§ Exercise instructions:
Search the data for the string "knee" and gather each line it is in.

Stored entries
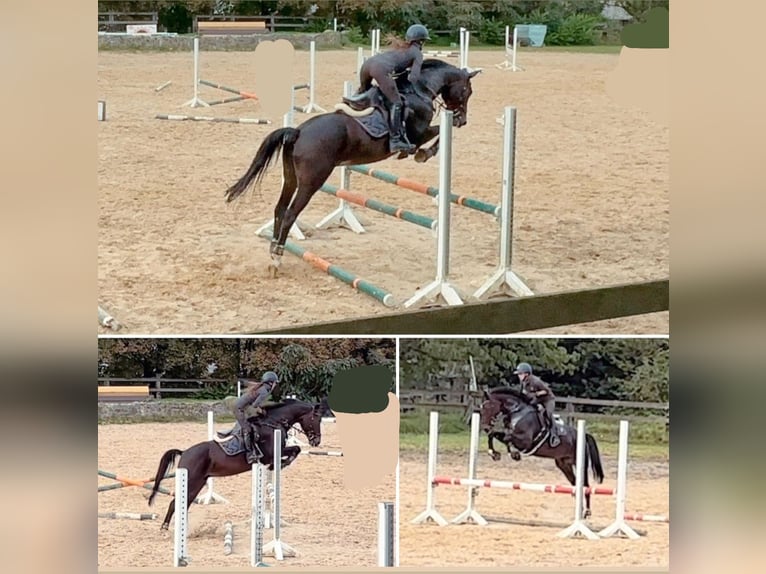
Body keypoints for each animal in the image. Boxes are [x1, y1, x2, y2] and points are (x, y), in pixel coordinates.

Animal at [148, 400, 326, 532]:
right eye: (316, 419)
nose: (316, 441)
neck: (273, 423)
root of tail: (184, 452)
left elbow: (296, 449)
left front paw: (280, 465)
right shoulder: (271, 453)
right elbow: (295, 449)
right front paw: (279, 465)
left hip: (197, 483)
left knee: (183, 503)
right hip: (192, 481)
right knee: (176, 503)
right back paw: (165, 528)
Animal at [222, 58, 484, 276]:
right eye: (467, 91)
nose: (463, 119)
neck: (420, 90)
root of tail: (298, 132)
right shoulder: (419, 133)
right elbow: (440, 132)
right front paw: (424, 153)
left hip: (291, 178)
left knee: (279, 209)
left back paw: (273, 251)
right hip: (311, 182)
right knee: (289, 214)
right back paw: (277, 258)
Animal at [480, 390, 608, 520]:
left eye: (489, 406)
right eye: (481, 408)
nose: (485, 428)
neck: (517, 412)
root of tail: (584, 435)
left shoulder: (525, 440)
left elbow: (507, 438)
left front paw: (514, 454)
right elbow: (495, 435)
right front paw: (494, 453)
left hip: (580, 463)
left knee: (585, 486)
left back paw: (587, 511)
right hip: (564, 465)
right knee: (575, 483)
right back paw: (580, 510)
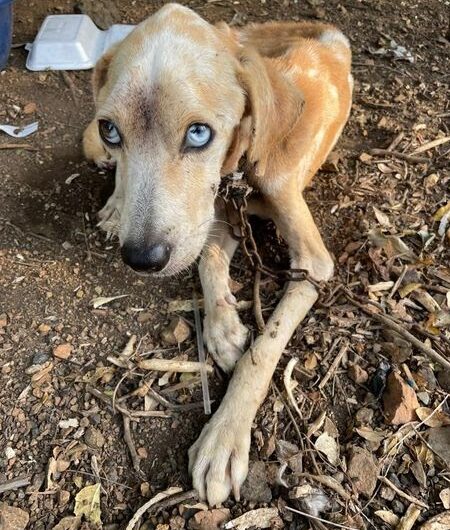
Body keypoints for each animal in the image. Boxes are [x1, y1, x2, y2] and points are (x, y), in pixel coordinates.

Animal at [83, 4, 352, 506]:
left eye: (198, 133)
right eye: (111, 130)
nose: (141, 258)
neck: (243, 165)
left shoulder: (313, 263)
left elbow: (263, 349)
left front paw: (223, 436)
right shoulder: (215, 215)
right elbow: (208, 258)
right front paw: (224, 328)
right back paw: (114, 205)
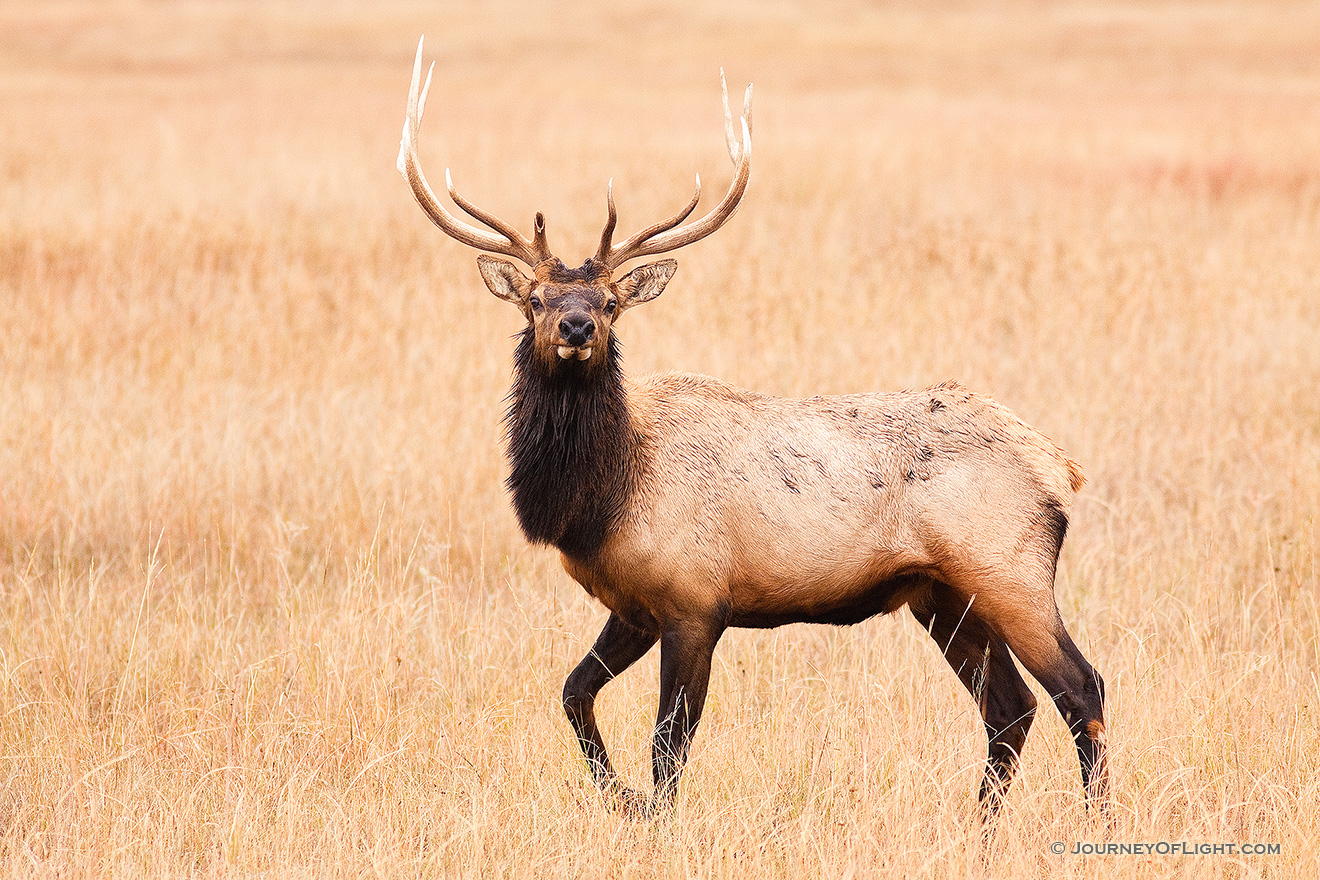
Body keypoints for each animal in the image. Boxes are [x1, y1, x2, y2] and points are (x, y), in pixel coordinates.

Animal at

§ Result:
left knee: (183, 503)
right knee: (176, 503)
left knee: (279, 209)
right knee: (289, 214)
left knee: (585, 486)
right knee: (575, 483)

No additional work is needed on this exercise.